The F-35 program has been plagued by problems and cost overruns and development has been put back by two years, which has dismayed the Israelis as they face off with Iran.

Under the 2010 deal, the Israeli air force expected to start taking delivery of the first 20 aircraft, powered by Pratt and Whitney's F135 engine, by 2015. But that's not now likely to happen until 2017 because of the program setbacks.

If there's further slippage on delivery, the Israelis have said they might consider buying additional Boeing F-15Is as a stopgap to maintain operational air strength.

That prospect appeared to gain credence with reports Saturday that F-35 flight testing has been suspended for the third time in the last year after an integrated power package, which provides power to start the engine and generates cooling for the aircraft, failed during a ground test.

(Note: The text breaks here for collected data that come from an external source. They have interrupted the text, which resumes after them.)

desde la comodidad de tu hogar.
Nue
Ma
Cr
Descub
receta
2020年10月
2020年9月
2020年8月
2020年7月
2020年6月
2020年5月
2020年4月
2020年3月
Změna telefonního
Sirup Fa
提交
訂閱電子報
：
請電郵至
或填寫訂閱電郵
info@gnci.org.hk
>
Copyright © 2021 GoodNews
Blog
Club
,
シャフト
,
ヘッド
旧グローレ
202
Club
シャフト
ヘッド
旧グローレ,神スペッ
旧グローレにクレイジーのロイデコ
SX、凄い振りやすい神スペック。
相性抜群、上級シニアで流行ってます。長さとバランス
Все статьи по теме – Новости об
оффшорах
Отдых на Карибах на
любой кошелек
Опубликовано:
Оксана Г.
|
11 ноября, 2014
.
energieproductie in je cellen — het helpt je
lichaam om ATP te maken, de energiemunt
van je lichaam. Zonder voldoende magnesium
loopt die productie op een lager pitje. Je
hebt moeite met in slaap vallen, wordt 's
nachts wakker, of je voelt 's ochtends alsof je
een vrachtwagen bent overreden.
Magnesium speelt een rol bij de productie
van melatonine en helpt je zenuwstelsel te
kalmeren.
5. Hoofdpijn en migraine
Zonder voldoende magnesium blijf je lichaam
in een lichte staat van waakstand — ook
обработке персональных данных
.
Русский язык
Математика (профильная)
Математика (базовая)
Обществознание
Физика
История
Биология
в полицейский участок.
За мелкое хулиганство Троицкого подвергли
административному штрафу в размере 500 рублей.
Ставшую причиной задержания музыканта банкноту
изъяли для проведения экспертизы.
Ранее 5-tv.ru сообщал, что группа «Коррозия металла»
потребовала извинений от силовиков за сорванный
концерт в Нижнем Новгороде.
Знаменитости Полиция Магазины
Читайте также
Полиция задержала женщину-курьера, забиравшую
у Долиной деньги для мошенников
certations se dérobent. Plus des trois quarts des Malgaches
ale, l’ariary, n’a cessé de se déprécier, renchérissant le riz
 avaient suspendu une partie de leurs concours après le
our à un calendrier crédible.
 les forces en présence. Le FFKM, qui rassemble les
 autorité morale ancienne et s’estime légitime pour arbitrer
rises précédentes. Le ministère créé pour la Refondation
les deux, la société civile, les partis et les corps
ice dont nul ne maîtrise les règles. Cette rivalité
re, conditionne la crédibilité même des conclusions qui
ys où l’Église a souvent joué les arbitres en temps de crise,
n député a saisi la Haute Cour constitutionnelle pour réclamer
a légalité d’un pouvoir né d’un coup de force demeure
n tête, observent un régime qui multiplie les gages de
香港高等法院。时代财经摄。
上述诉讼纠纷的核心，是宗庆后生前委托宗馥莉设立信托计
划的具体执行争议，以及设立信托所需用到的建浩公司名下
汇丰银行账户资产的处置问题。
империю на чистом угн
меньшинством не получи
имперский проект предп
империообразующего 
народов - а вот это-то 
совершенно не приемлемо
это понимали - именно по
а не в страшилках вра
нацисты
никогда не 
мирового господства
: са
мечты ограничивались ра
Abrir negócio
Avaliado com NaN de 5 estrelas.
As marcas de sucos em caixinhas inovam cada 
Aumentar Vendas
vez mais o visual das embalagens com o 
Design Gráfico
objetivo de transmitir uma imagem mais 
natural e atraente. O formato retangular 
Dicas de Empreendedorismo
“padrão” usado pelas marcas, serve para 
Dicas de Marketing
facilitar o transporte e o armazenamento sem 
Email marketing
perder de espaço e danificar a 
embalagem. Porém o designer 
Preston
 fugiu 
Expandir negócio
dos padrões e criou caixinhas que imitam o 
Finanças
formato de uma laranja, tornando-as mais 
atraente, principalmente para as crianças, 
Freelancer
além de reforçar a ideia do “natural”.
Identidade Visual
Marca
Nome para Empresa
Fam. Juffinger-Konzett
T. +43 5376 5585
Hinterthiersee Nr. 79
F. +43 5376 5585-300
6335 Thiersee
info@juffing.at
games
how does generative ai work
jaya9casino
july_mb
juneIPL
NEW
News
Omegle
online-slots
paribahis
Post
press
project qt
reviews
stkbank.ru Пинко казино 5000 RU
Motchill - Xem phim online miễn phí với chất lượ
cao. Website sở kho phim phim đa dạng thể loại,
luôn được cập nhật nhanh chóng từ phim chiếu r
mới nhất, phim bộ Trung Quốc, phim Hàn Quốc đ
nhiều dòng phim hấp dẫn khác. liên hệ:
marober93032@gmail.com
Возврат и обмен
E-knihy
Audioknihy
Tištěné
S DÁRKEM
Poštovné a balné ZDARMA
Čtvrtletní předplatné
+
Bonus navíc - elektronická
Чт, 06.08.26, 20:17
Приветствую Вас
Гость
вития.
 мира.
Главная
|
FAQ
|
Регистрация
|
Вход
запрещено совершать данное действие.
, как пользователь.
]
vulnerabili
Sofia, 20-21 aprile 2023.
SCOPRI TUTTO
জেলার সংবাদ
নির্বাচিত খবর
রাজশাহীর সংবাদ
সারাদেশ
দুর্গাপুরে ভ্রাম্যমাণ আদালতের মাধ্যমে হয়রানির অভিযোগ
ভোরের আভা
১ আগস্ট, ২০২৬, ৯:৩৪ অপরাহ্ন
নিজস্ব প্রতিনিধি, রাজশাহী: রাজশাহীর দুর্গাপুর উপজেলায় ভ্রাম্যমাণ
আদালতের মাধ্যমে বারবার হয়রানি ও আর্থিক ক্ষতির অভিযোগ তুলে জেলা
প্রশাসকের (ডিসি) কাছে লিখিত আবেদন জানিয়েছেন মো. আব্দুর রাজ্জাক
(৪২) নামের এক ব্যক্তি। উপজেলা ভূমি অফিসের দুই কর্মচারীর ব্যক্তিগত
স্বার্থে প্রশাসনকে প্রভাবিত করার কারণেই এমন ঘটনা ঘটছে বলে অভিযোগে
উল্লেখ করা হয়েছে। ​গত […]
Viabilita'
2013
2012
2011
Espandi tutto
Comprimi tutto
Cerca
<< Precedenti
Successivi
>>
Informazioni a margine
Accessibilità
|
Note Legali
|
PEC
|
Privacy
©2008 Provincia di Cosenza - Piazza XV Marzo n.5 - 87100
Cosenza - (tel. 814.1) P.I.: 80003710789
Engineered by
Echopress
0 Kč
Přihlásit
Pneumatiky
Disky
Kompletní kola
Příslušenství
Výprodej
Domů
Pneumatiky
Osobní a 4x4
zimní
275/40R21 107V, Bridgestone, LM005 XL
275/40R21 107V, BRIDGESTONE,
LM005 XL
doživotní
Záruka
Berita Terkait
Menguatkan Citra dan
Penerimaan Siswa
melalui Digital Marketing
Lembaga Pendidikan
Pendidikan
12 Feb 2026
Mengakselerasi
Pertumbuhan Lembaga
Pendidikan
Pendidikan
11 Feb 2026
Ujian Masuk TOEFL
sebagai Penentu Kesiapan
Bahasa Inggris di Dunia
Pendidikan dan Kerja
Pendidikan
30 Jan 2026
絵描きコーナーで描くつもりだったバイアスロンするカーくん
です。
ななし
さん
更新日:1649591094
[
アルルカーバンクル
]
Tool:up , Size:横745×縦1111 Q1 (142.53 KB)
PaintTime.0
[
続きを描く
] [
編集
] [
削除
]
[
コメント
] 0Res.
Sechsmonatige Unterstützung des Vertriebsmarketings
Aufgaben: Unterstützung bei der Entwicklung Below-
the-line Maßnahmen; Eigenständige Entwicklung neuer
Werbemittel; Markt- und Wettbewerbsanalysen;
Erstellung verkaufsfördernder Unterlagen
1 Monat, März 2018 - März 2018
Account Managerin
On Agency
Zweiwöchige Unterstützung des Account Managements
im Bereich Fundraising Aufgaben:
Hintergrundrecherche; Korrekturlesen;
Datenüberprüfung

The Israeli daily Haaretz reported that the tribulations of the F-35 is reawakening Israeli memories of the ill-fated Lavi fighter, a delta-wing combat jet designed by state-owned Israel Aircraft Industries, now Israel Aerospace Industries.

The prestigious, cutting-edge project, aimed at producing Israel's first indigenous fighter, crashed after the Americans, who were putting up 40 percent of the funding, decided they weren't prepared to finance a project that would compete with the emergent F-16.

Lavi was canceled by Israel's government Aug. 30, 1987. It was a major blow for the country's defense industry but the technological advances achieved helped catapult IAI and other companies into the high-tech age.